Sebutkan saja sebagai perumpamaan. Seorang guru yang di dalam nalarnya menilai sesuatu adalah bisa diubah sesuai kehendaknya. Diduga ia akan memberikan penilaian semudah menoleh, tanpa pernah kalkulasi rekam jejak seseorang yang telah dinilainya. Ujungnya guru telah mendapatkan framing tertentu akan terus melekat, meski ia telah mencoba memperbaikinya.

Apalagi kepentingan bawahannya bisa menjadi hal yang merepotkan. Ketika hal-hal yang sudah disepakati sebagai suatu kebijakan, pada saat nantinya bisa diterabas tanpa memandang hasil kesepakatan. Musyawarah dianggapnya sebagai sesuatu bisa diobrak-abrik semaunya. Analisisnya sederhana, bisa saja ia kenal dekat pengampu kebijakan, dekat secara afiliasinya sama, dekat karena soal feminimnya sama. Pada saat yang sama ia sedang menunjukkan ketidakpatuhan pada soal-soal organisasi. Semuanya bisa dipatahkan dengan diskusi kecil yang menohok. Apalagi ia mengenali betul bagaimana warna pengampu kebijakan. 

Orang-orang di dekatnya bisa saja tak mampu mengakali bagaimana menghentikannya, tetapi ia, si guru yang selalu potong kompas tak bisa menghindari dari pada penilaian-penilaian. Bahkan secara nyata ia sedang memahat dirinya untuk jadi patung arogansi. Merasa sudah lama, merasa punya investasi dedikasi hingga mudah untuk mematahkan apapun yang dinilainya tak sepadan untuk dirinya. Yang parah, ia melakukan hasil mulut-mulut yang di antara giginya tidak ada jaronya. Mungkin ia memenangkan setiap pertarungan kebijakan yang sudah tertulis, tetapi ada banyak mata yang tajam yang selalu mengawasi bagaimana ia punya selera menolak. Bukan untuk memberikan vonis ghibah, tetapi untuk mencegah agar pikirannya tetap pada pengabdian seorang guru dan api tekadnya.

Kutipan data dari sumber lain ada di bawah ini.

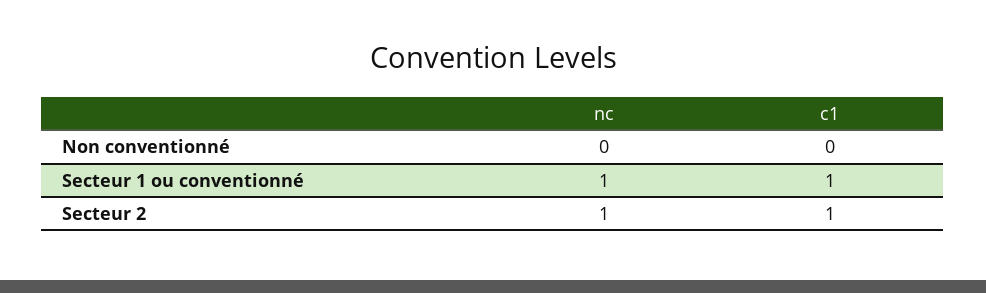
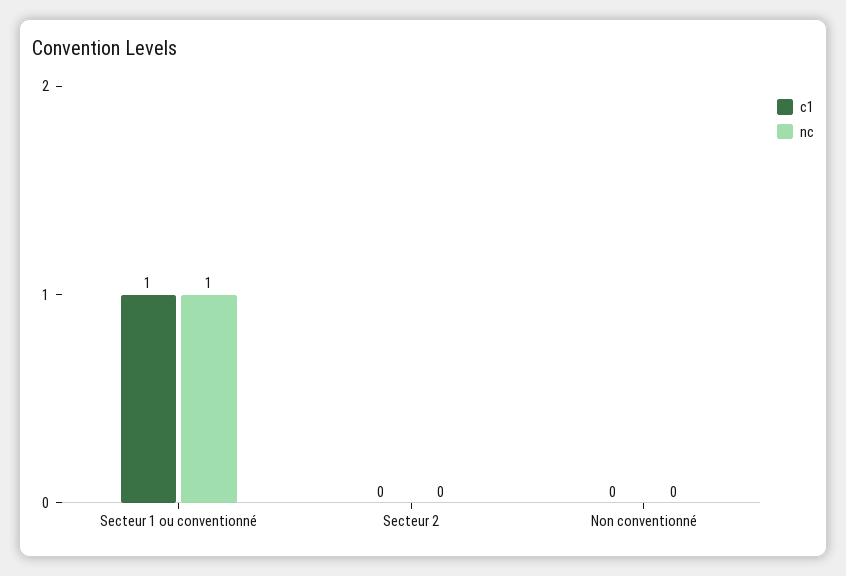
  {
    "nc": {
      "Non conventionné": 0,
      "Secteur 1 ou conventionné": 1,
-     "Secteur 2": 1
+     "Secteur 2": 0
    },
    "c1": {
      "Non conventionné": 0,
      "Secteur 1 ou conventionné": 1,
-     "Secteur 2": 1
+     "Secteur 2": 0
    }
  }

Sebagai salah satu penentu peradaban penjaga dignity mestinya mendapat tempat tertinggi dari dirinya, yakni seorang guru. Agar jalan murid-muridnya tak pernah gamang melangkah. Pikirannya jernih menyegarkan. Harapannya tinggi memuncak. Dan seterusnya. Dengan cara ini guru sedang memotret dirinya tanpa memikirkan bayangannya. Pada saat nantinya murid melampaui bayangan sang guru, sang guru tunduk sujud mencium bumi. Lalu mereka akan memodelkan para pembawa pelita sebagai gambaran utuh tempat mereka bercermin.